L’historien Georges Bensoussan a été relaxé mardi 7 mars pour avoir déclaré que «dans les familles arabes en France (...) l’antisémitisme on le tète avec le lait de sa mère», le tribunal ne voyant pas dans ces propos une «provocation à la haine», d’après l’AFP.

Dans son jugement, la 17e chambre du tribunal correctionnel de Paris a estimé qu’il ne «saurait être fait grief» à l’intellectuel natif du Maroc, également responsable éditorial au Mémorial de la Shoah, «d’avoir suscité ou voulu susciter un sentiment d’hostilité ou de rejet à l’encontre d’un groupe de personnes et, encore moins, d’avoir explicitement appelé à la commission de faits précis à l’encontre de ce groupe».
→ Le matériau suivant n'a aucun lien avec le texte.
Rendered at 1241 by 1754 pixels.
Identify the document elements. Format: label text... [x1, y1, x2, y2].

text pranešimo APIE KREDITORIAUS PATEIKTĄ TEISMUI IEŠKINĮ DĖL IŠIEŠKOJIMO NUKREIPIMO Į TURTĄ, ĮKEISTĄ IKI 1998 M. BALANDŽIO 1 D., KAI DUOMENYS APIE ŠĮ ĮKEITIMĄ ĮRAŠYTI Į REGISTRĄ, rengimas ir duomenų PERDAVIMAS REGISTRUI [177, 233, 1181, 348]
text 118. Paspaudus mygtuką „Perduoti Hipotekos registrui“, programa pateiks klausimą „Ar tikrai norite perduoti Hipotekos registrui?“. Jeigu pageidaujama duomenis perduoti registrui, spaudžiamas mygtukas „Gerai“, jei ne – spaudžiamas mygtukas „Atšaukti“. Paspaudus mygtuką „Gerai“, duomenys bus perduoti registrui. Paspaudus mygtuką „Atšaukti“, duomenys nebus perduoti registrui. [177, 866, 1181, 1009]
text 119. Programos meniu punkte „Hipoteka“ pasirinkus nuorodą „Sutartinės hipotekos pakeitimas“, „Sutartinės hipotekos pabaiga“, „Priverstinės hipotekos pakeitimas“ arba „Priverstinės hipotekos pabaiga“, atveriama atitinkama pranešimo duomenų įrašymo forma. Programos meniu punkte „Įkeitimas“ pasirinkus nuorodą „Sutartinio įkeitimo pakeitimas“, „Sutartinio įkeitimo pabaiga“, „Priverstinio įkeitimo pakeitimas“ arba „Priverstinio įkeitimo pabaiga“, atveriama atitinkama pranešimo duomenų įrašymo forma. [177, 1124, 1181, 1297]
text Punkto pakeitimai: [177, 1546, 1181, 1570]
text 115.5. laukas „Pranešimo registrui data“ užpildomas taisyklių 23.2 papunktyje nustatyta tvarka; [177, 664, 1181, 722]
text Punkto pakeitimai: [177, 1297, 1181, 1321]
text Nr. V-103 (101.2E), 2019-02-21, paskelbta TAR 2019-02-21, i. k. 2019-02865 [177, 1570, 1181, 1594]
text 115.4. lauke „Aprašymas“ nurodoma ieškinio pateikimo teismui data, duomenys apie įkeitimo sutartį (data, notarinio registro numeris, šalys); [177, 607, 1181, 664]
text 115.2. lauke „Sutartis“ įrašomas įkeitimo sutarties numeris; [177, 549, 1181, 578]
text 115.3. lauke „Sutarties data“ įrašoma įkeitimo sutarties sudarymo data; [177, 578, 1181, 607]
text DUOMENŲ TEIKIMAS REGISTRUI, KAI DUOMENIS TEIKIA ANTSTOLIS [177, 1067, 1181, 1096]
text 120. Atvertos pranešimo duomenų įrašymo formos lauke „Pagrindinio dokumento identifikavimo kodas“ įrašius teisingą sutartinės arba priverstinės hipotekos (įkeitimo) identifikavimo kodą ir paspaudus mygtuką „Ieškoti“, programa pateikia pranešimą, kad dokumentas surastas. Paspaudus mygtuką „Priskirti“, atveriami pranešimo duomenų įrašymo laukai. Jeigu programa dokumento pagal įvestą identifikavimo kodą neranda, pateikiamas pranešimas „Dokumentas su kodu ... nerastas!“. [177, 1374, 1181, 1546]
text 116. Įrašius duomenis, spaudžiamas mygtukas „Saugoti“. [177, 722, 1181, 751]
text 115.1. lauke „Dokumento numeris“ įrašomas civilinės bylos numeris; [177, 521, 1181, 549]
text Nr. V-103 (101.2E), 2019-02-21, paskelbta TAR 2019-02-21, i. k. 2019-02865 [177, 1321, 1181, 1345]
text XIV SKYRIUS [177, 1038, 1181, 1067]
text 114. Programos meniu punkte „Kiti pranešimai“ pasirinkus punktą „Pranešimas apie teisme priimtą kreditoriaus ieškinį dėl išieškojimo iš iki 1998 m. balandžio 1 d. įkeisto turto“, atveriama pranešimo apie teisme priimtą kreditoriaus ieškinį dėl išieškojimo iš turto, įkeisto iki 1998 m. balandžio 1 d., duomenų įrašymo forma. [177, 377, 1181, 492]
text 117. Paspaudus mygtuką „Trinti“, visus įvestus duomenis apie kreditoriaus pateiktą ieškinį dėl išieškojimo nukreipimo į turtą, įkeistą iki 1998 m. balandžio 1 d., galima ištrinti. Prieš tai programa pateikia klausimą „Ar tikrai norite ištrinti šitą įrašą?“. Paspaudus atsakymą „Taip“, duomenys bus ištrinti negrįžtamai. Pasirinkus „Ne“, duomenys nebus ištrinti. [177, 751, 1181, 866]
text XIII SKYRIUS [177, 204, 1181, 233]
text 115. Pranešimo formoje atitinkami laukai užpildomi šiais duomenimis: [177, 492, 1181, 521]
Quant à l’expression «l’antisémitisme on le tète avec le lait de sa mère», il s’agit, selon les juges, d’une figure de style, en l’occurrence une «catachrèse» - une figure de style qui consiste à détourner un mot, ou une expression, de son sens propre en étendant sa signification ««les pieds d’une chaise» ou «les ailes d’un moulin») -, et non pas l’expression d’un «racisme biologique».

«A l’heure où il est si important de resserrer les liens de la communauté nationale et de dénoncer les discours de haine, qui alimentent le rejet de l’autre et la stigmatisation, ce procès était l’occasion de tracer une ligne rouge et de rappeler les limites de tels discours», a réagi le Collectif contre l’islamophobie en France (CCIF) qui avait interpellé le parquet en mars 2016. Ce dernier a annoncé dans un communiqué son intention de faire appel.

A l’audience du 25 janvier, Georges Bensoussan, soutenu par l’historien Pierre Nora ou l’écrivain Boualem Sansal notamment, avait fait part de son «immense tristesse» devant les accusations portées contre lui.

Le parquet avait requis une condamnation de l’intellectuel, estimant qu’il avait par «la généralisation de ses propos», «excédé les limites de la liberté d’expression».